Page text:
>>>

From: Jeff Layton <jlayton@kernel.org>
To: Amir Goldstein <amir73il@gmail.com>,
Eddie Horng <eddiehorng.tw@gmail.com>
Cc: Miklos Szeredi <miklos@szeredi.hu>,
overlayfs <linux-unionfs@vger.kernel.org>,
Trond Myklebust <trondmy@primarydata.com>,
"J. Bruce Fields" <bfields@fieldses.org>
Subject: Re: flock fails in overlay nfs-exported file
Date: Tue, 13 Mar 2018 08:51:40 -0400 [thread overview]
Message-ID: <1520945500.4474.26.camel@kernel.org> (raw)
In-Reply-To: <CAOQ4uxhTqKkU_md1t8QSs9xGnBk+qr_3tv4FH3D5Nqg8jUpbQQ@mail.gmail.com>
On Tue, 2018-03-13 at 08:24 +0200, Amir Goldstein wrote:
> [CC some NFS/lock folks (see history below top post)]
>
> On Tue, Mar 13, 2018 at 3:39 AM, Eddie Horng <eddiehorng.tw@gmail.com> wrote:
> > Hi Amir,
> > Thanks your prompt response. After compare flock(1) and my flock(2)
> > test program, it seems open flag makes the result different. strace
> > result shows open with O_RDONLY flock fails (case A), open with
> > O_RDWR|O_CREAT|O_NOCTTY flock works (case B) and open local ext4 file
> > with O_RDONLY flock works too (case C)

<<<

Material shown:
>>>

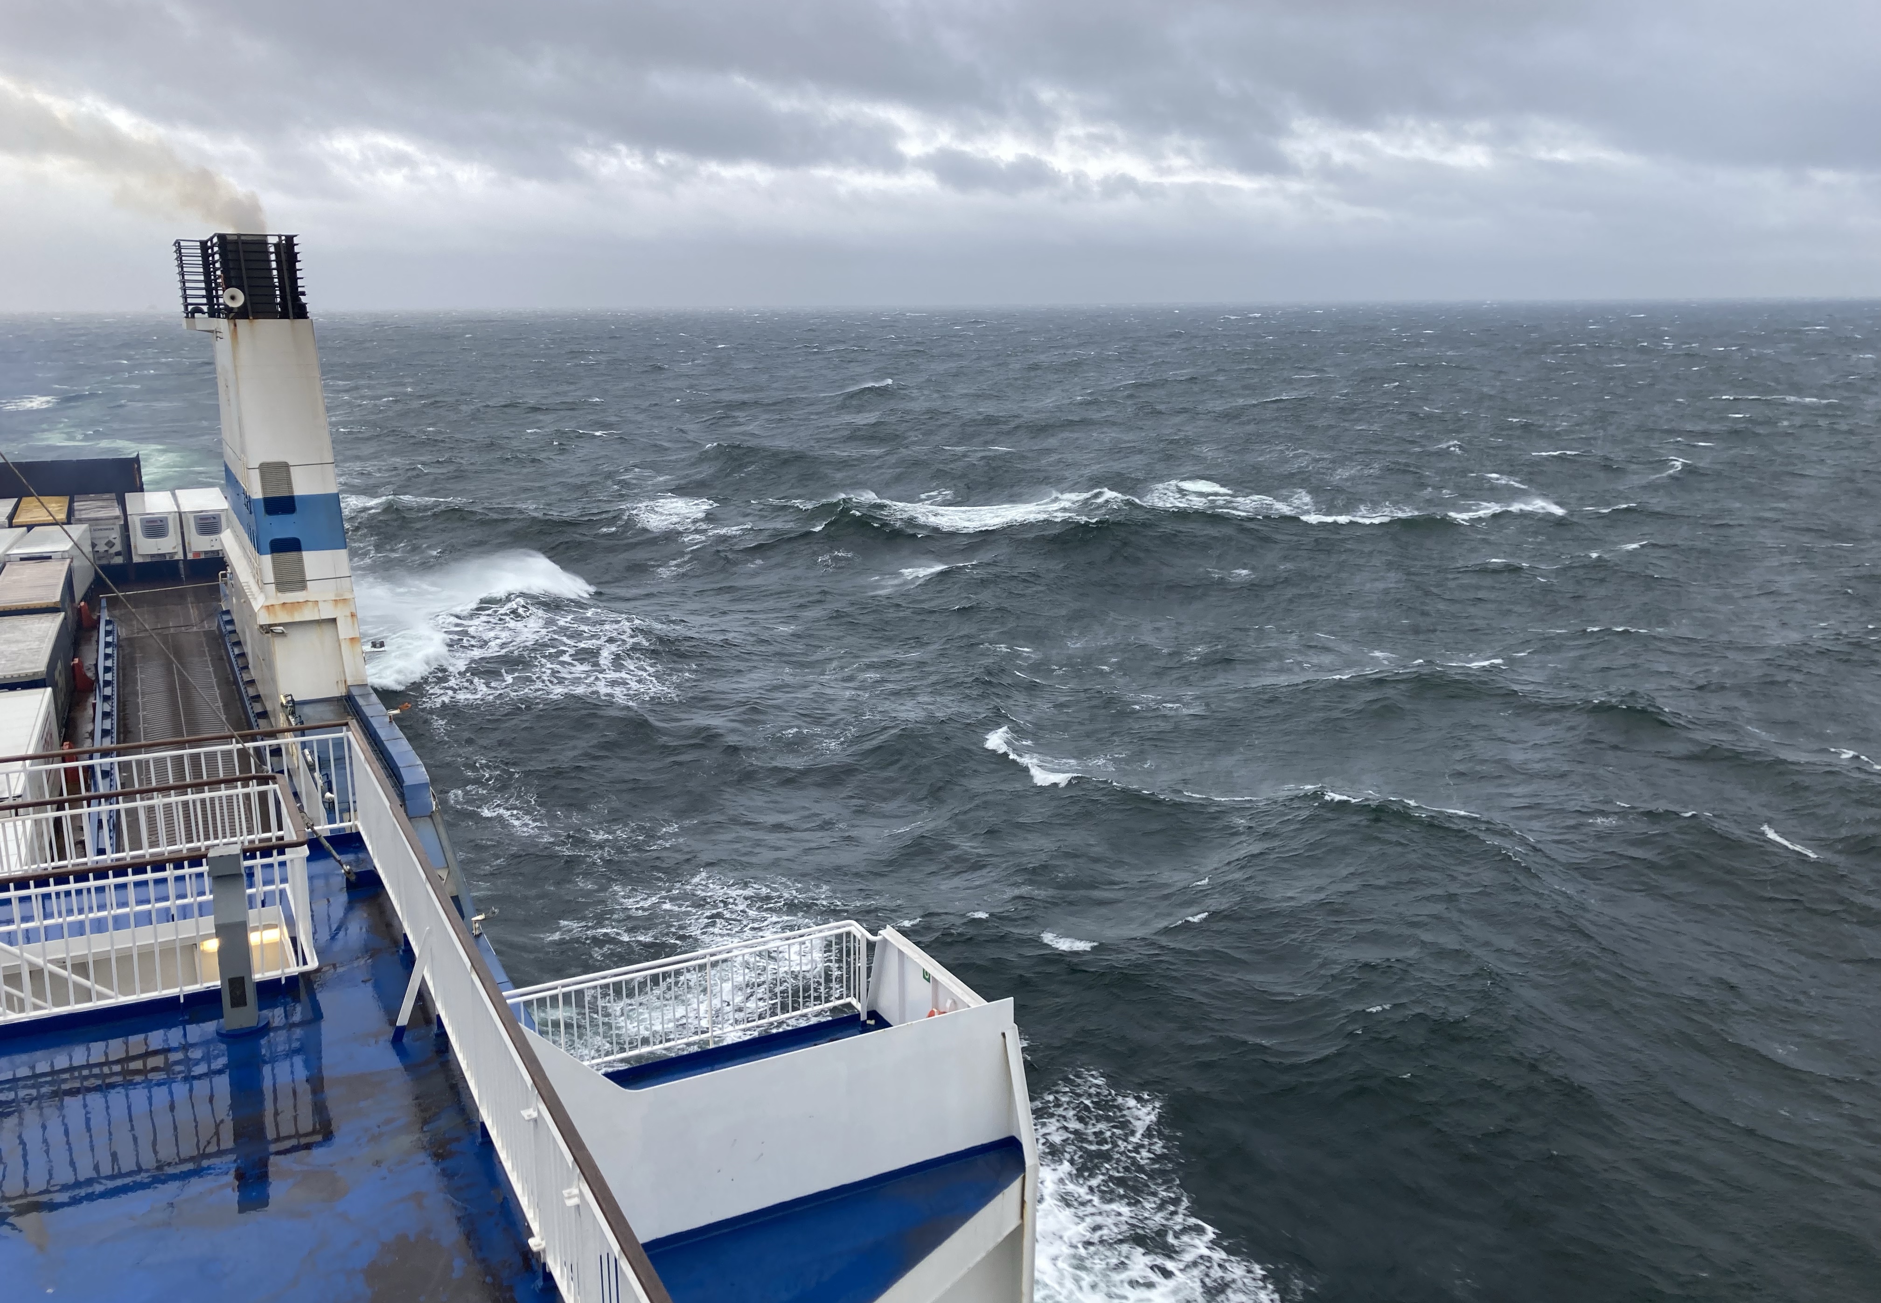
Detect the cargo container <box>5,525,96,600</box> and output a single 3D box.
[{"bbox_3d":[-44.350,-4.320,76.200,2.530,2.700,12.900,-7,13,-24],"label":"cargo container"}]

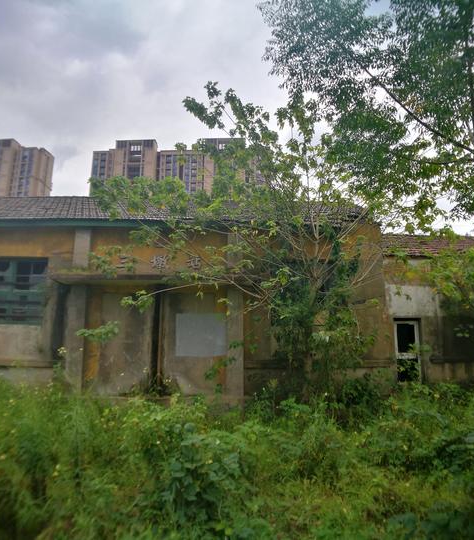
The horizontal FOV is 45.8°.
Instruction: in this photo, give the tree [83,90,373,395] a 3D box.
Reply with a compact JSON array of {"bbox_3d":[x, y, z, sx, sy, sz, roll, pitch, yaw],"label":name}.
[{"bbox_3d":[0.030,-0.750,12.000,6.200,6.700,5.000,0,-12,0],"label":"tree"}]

<<<
>>>

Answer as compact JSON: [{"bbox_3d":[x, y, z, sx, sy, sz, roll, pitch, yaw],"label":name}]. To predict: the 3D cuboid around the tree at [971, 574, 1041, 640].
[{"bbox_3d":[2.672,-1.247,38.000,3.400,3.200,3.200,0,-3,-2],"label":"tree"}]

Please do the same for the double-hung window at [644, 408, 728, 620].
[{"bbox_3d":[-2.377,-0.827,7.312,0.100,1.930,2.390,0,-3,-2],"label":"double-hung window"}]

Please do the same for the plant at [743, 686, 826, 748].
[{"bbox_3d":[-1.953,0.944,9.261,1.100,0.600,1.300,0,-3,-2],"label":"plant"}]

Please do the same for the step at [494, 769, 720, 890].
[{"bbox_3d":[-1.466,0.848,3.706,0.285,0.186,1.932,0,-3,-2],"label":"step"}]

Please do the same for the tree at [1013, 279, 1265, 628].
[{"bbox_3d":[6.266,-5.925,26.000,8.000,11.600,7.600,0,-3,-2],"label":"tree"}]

<<<

Task prompt:
Continue the email thread about flock failing on an NFS-exported overlay file, starting right after its last line.

Task answer:
> >
> > case A:
> > strace myflock /mnt/n/foo
> > open("/mnt/n/foo", O_RDONLY) = 3
> > flock(3, LOCK_EX|LOCK_NB) = -1 EBADF (Bad file descriptor)
> >
>
> It looks like flock(1) has special code to handle this case for NFSv4
> and fall back to open O_RDRW:
> https://github.com/karelzak/util-linux/blob/master/sys-utils/flock.c#L295
>
> Although I tested with NFSv3 and open flags used by flock(1)
> where O_RDONLY|O_CREAT|O_NOCTTY
>
> Why do you need to get an exclusive lock on a file that is open for read?
> Can you open the file for write and resolve the issue like flock(1) does?
>
> You should know that even if you manage to lock a O_RDONLY fd,
> if this file is then open for write by another process, that process will
> get a file descriptor pointing to a *different* inode.
> This is a long standing issue with overlayfs (inconsistent ro/rw fd),
> which is being worked around by some user applications -
> i.e. touch the file before first access to avoid applications
> getting open file descriptor to lower inode.
>
> Let me know if this answer suffice or if you get this error only
> with NFSv4 over overalyfs.
>
> > case B:
> > strace flock -x -n /mnt/n/foo echo locked
> > open("/mnt/n/foo", O_RDWR|O_CREAT|O_NOCTTY, 0666) = 3
> > flock(3, LOCK_EX|LOCK_NB) = 0
> >
> > case C:
> > strace myflock /tmp/t
> > open("/tmp/t", O_RDONLY) = 3
> > flock(3, LOCK_EX|LOCK_NB) = 0
> >
>
> So that presumably works because the test is not over NFS and not
> because test is not over NFS+overlayfs, because of no NFSv4 flock
> emulation.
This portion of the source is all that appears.